Permintaan Tertulis: Salin tanpa perubahan bagian artikel tentang dugaan perundungan mahasiswi PPDS Anestesi Undip di bawah ini, mulai dari "Kasus ini semakin" terus ke bawah sampai "sebagai bentuk perundungan.".

Dokumen Sumber:
___
Dugaan Perundungan Dokter PPDS hingga Meninggal, Kemenkes Hentikan Sementara Prodi Anestesi Undip

15 Agustus 2024, 13:15 WIB
dokter ppds anestesi undip bunuh diri diduga tak kuat menahan bullying /rsud_kardinah

PRFMNEWS - Dunia kedokteran Indonesia dikejutkan dengan kabar tragis tentang seorang mahasiswi Program Pendidikan Dokter Spesialis (PPDS) Anestesi dari Fakultas Kedokteran Universitas Diponegoro (Undip) berinisial AR (30) ditemukan meninggal dunia di kamar kosnya di kawasan Lempongsari, Semarang.

Kematian AR diduga merupakan hasil dari tindakan bunuh diri dengan menyuntikkan obat penenang, sebuah kejadian yang segera menjadi sorotan publik dan memicu berbagai reaksi.

Kasus ini semakin menarik perhatian setelah beberapa media melaporkan bahwa pihak kepolisian menemukan sebuah buku harian di kamar kos korban.

Dalam buku tersebut, AR mengungkapkan perasaannya yang berat menjalani kehidupan sebagai mahasiswa kedokteran, terutama dalam menghadapi tekanan dari senior-seniornya.

Baca Juga: Tragis! Mahasiswa Kedokteran Anestesi Undip Nekat Akhiri Hidup Diduga Korban Perundungan

Catatan di buku harian tersebut mengindikasikan bahwa AR merasa terbebani oleh berbagai perintah dan tuntutan yang diberikan para seniornya, yang diduga kuat sebagai bentuk perundungan.

Pengakuan ini diperkuat oleh pernyataan ibu korban, yang disampaikan melalui Kapolsek Gajahmungkur, Kompol Agus Hartono.

Sang ibu mengungkapkan bahwa anaknya sudah merasa tidak mampu lagi bertahan dan bahkan sempat menyampaikan keinginannya untuk mengundurkan diri dari program studi tersebut.

Perundungan dari para seniornya disebut-sebut menjadi alasan utama di balik keputusannya untuk mengakhiri hidupnya.
___
Informasi yang Diberikan:
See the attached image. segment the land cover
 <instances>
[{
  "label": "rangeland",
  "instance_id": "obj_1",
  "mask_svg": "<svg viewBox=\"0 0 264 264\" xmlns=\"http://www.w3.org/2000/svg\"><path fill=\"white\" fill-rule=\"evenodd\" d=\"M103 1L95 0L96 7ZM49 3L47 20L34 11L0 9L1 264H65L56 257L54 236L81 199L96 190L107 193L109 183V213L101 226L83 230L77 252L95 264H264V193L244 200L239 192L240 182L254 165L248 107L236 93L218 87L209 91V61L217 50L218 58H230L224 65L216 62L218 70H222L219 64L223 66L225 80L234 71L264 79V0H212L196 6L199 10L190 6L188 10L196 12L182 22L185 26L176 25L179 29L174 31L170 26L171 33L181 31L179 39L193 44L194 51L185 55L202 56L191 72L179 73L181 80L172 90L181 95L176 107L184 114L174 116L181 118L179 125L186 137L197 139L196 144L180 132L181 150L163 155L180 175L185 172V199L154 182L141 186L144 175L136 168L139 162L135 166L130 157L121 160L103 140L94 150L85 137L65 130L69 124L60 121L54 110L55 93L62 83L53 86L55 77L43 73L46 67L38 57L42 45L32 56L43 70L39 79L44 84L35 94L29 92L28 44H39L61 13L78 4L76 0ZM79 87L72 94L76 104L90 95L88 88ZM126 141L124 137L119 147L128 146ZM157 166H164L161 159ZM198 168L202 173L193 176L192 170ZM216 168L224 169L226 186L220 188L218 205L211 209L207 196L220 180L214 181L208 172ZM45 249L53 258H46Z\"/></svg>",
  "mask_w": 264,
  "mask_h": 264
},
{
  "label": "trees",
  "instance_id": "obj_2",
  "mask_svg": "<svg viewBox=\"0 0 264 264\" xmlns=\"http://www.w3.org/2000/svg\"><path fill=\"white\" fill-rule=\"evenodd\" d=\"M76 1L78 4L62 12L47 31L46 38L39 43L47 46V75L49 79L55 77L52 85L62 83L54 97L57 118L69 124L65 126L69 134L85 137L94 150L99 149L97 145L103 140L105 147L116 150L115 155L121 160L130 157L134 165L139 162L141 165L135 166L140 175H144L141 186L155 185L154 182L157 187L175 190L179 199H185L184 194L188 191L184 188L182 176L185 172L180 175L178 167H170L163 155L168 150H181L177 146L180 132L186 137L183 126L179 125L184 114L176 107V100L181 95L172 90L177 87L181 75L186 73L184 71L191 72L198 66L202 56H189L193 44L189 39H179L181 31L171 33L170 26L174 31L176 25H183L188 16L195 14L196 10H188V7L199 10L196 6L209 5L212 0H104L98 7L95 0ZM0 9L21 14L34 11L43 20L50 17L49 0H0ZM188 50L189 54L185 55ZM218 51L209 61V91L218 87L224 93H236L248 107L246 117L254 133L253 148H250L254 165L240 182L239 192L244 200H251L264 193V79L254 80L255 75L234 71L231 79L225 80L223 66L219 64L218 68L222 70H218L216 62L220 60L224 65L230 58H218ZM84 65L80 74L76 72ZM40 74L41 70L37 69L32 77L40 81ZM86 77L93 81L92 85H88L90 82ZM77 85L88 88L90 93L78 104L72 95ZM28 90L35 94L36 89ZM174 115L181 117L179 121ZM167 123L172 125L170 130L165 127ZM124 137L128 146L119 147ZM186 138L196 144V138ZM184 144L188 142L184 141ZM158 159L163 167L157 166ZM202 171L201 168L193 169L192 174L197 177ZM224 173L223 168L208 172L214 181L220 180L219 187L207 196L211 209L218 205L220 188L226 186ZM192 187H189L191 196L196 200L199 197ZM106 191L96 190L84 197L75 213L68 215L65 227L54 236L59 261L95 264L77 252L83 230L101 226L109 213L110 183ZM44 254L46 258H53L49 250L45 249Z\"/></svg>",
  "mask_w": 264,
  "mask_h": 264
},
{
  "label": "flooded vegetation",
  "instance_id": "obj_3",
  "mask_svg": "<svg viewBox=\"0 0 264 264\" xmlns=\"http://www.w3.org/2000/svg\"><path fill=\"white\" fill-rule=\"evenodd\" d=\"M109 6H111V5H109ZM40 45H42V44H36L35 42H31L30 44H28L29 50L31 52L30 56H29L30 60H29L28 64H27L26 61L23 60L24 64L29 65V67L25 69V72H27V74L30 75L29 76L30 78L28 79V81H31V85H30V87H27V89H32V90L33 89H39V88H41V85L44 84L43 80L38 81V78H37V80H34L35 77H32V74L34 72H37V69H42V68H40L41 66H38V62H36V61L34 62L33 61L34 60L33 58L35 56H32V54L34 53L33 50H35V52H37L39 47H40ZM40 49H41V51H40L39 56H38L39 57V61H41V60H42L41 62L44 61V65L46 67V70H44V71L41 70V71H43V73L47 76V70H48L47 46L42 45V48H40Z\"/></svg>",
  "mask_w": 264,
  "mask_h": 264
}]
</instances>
___
Keluaran Lengkap:
Kasus ini semakin menarik perhatian setelah beberapa media melaporkan bahwa pihak kepolisian menemukan sebuah buku harian di kamar kos korban.

Dalam buku tersebut, AR mengungkapkan perasaannya yang berat menjalani kehidupan sebagai mahasiswa kedokteran, terutama dalam menghadapi tekanan dari senior-seniornya.

Baca Juga: Tragis! Mahasiswa Kedokteran Anestesi Undip Nekat Akhiri Hidup Diduga Korban Perundungan

Catatan di buku harian tersebut mengindikasikan bahwa AR merasa terbebani oleh berbagai perintah dan tuntutan yang diberikan para seniornya, yang diduga kuat sebagai bentuk perundungan.